··· DATA TO EXAMINE
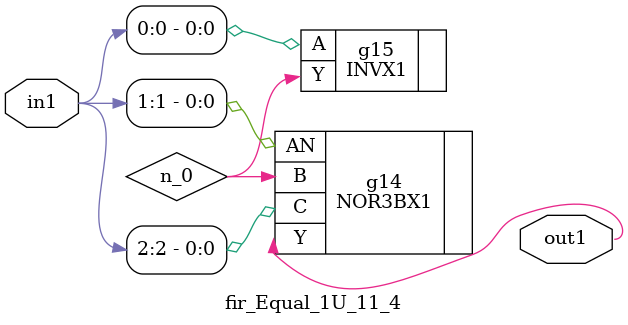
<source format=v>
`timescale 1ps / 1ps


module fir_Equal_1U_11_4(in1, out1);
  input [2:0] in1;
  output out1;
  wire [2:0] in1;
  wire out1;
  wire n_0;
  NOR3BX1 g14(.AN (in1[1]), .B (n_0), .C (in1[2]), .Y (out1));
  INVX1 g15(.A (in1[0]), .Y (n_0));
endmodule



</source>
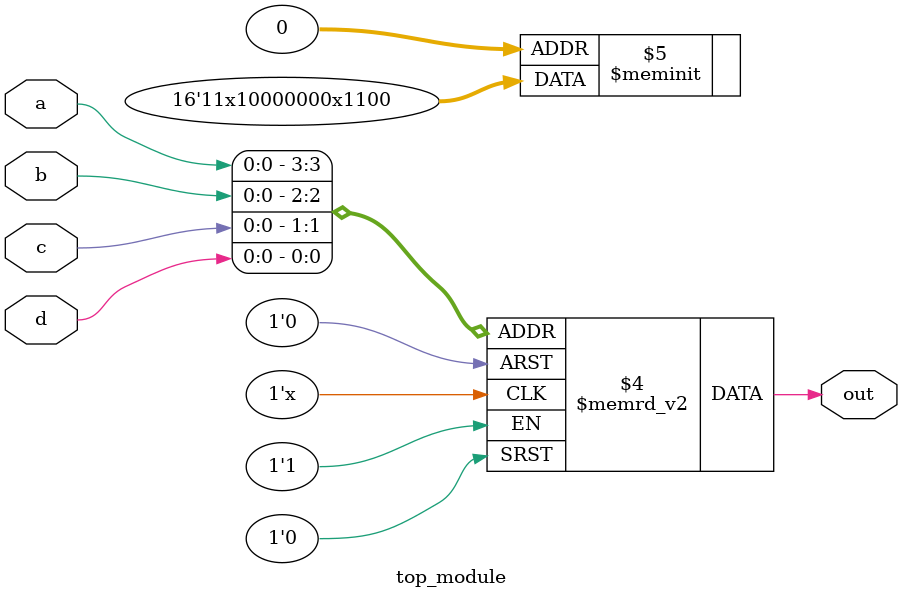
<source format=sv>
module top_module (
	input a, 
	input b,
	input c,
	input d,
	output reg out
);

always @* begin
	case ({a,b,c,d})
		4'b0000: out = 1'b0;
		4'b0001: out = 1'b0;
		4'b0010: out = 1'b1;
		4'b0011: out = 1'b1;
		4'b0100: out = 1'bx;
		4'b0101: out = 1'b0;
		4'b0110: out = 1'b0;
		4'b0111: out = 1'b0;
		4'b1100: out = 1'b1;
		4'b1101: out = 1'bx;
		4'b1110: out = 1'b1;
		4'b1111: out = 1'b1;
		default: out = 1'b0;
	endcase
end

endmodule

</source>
······
**WHAT TO DO**: Each line of the data above that contains the string "source" should be counted; give only the total.

**WRITTEN ANSWER**: 4